**READING TEXT**.
Simulations are assumed to converge to a steady state when the mean kinetic energy deviation over 1000 iterative steps decreases below ϵ = 10 4 . The relaxation time is τ = 1 , which provides optimal stability and accuracy of the simulation according to Asinari et al. [51]. In LB simulations of sample 3_C, we experienced problems with convergence because of the substantial number of narrow pores less than 4 voxels in diameter. That is, the CT resolution is insufficient for a permeability evaluation of such tight pores. To avoid the issue, we artificially increased the map resolution by scaling the matrix twofold and interpolating the boundary regions using the nearest-neighbor method (0-order interpolation). Such a technique is quite common [7,52].

3. Results

3.1. Pore Structure Characterization

The porosity of the samples is estimated as the fraction of the void space in the sample map. More important is the effective porosity that only accounts for the open pores’ space (all isolated voids are excluded). Both quantities are shown in Table 1. The samples from group 1 are the most porous, and the Achimov samples from groups 3 and 4 are the least porous among the sandstones considered here: for example, sample 1_LV60A is 8.5 times more porous than sample 3_B. Carbonates from the ICL database (group 2) are also relatively low in porosity compared to other samples from groups 1 and 2, but still more porous than the Achimov sandstones (groups 3, 4). We also estimate the mean pore size from PSD, calculated using the machine learning framework [53]. The mean pore radius ranges from 5 to 9 voxels, which is sufficient for performing the simulations [52].
As mentioned, the samples from group 1 are the most porous, and their digital maps are the smallest. The pore morphologies of wide pore sandstones were extensively studied by Dong et al. [54]. For these reasons, we do not discuss the pore characteristics of this group here. For finer discretized maps of the samples from groups 2, 3 and 4, we calculate pore volume distributions and characterize the pore connectivity and pore network tortuosity. Using the Euclidean distance transform (EDT) [55], for each pore voxel, the largest sphere non-overlapping with the walls is found. Each pore space voxel is assigned the radius of the maximum inscribed sphere (MISA). The field contains as many maximum spheres as the binary image contains pore space voxels. Clearly, some void voxels would be part of multiple spheres. The set of maximum spheres has to be reduced to a subset of containing spheres by searching for each void voxel for the largest sphere in which this voxel was contained. This implies that the spheres contained within a larger sphere are eliminated. This method enables the dissection of a continuous pore space to an integer number of effective pores and thus calculates the pore volume distribution (PVD), as well as characterizes the connectivity and tortuosity.
Figure 2 shows the pore volume distribution obtained from the MISA analysis.

**EXERCISE BRIEF**.
Extend the passage on rock sample pore structure, picking up after its final sentence. The data that follows is not needed here.

**DATA BELOW**.

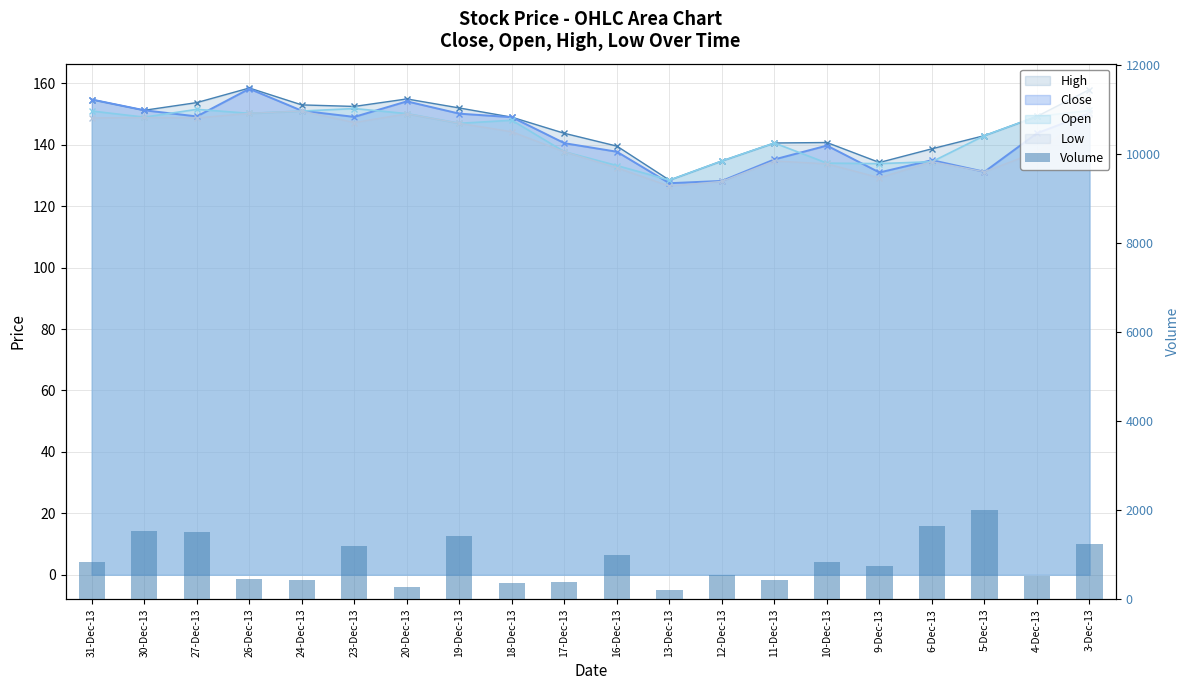

Rank the categories by value from lowest to highest.

13-Dec-13, 20-Dec-13, 18-Dec-13, 17-Dec-13, 24-Dec-13, 11-Dec-13, 26-Dec-13, 4-Dec-13, 12-Dec-13, 9-Dec-13, 10-Dec-13, 31-Dec-13, 16-Dec-13, 23-Dec-13, 3-Dec-13, 19-Dec-13, 27-Dec-13, 30-Dec-13, 6-Dec-13, 5-Dec-13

**TASK OUTPUT**.
There is a visible difference between the pore structure of the reference sandstones and carbonates from the ICL database (group 2) and the Achimov sandstones (groups 3 and 4). All Achimov sandstones have unimodal pore volume distributions with the mode at 420–900 µm3 (Table A1), which approximately corresponds to an 8 µm pore radius. The mode of the pore volume distribution only slightly varies with the overall porosity. The reference samples (group 2) are more diverse. 2_BS and 2_KC samples (Bentheimer sandstone and Ketton carbonate) have a large share of very small pores that have a low influence on overall permeability. At the same time, they have a higher fraction of pores of much high volume compared to Achimov sandstones. The other two samples, 2_EC and 2_DS (also one sandstone and one carbonate), have unimodal pore volume distributions similar to the Achimov sandstones, but the modes are shifted to volumes 2–3 orders of magnitude larger, with the 3_DS sandstone having the largest average pore size. It is peculiar that within groups 2 (we do not of course pretend on any generalization) neither the prevailing mineral nor the overall porosity correlate with the type of pore volume distribution.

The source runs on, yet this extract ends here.